Recognizing that it would have been unlikely to achieve these results without AI, Radiology Partners began expanding its use of the advanced technology in 2019. While the group’s internal AI team focused on the BPR program, Radiology Partners worked with a vendor to pilot two algorithms for detecting and triaging intracranial hemorrhage and pulmonary embolism, two potential life-threatening conditions.
The results of the pilot showed that the algorithms helped the radiologists detect 2.4% more intracranial hemorrhage and 4.4% more pulmonary embolism findings, and the radiologists gave the tools a satisfaction rating of 8.7 out of 10. “We ran both of those detection algorithms over six months across a large part of our practice,” Kottler says. “There were great results across the board and decided that this was something that we wanted to make available to everyone.” In the spring of 2021, the group entered into a contract to offer the vendor’s seven FDA-cleared algorithms across its network. (For a list of FDA-cleared algorithms, visit the ACR Data Science Institute’s AI Central
While these new algorithms assist with imaging interpretation, Radiology Partners is also adding AI for non-interpretative activities. For instance, the group is piloting a natural language processing algorithm that automatically creates the impression of the radiology report for X-ray, CT, and MRI; and an algorithm designed to help the radiologists provide more coordinated care by ensuring cases requiring follow-up actually get that follow-up. “Up to this point, we’ve been mainly focused on using AI as an assistant to help the radiologist as they interpret exams. But now we’re looking forward and backward in that workflow, from the order all the way through to the interpretation and then even follow up and peer learning, to see where else AI can drive value,” Denney explains. “For AI to be valuable, it has to improve patient care. It’s not just a cool use of technology; it’s what matters to our patients.”

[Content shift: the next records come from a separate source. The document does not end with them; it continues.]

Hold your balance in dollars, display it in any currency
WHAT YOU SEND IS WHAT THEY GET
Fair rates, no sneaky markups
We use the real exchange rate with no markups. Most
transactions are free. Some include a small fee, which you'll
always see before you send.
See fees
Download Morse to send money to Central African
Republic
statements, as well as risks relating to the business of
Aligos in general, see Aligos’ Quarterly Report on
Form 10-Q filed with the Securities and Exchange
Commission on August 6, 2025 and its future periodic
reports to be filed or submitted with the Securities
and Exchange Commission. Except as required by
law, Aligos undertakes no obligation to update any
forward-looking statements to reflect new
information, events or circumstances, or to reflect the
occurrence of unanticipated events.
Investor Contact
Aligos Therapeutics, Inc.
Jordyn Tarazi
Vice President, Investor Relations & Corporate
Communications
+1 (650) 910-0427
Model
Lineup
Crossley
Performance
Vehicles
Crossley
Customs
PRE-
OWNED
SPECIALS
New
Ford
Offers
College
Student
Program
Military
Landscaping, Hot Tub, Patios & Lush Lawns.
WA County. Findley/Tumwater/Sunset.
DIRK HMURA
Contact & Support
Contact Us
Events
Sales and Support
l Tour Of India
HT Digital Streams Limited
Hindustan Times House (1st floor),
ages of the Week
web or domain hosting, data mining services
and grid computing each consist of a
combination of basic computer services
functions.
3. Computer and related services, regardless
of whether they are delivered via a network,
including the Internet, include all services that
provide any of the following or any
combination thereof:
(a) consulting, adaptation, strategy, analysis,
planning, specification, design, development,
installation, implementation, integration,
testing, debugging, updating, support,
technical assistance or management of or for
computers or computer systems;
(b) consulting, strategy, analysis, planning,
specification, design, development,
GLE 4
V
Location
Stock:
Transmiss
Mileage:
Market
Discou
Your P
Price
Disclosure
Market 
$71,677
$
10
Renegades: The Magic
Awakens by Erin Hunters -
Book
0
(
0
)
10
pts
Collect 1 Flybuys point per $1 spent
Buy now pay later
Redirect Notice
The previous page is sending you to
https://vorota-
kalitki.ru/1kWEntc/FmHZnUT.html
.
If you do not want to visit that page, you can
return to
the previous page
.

With this in mind, Kottler encourages more radiologists to get comfortable using AI to ensure that these tools have a positive impact on patient care. “This will change our profession,” she says. “As radiologists, we will become the information experts who provide context for the massive amount of data that AI and other information-extracting technologies (radiomics, genomics, molecular imaging, etc.) present and who make the data actionable for referring physicians and patients. We should be driving that change. To do that, we must take the wheel and embrace this technology because we can’t drive anything from the backseat.”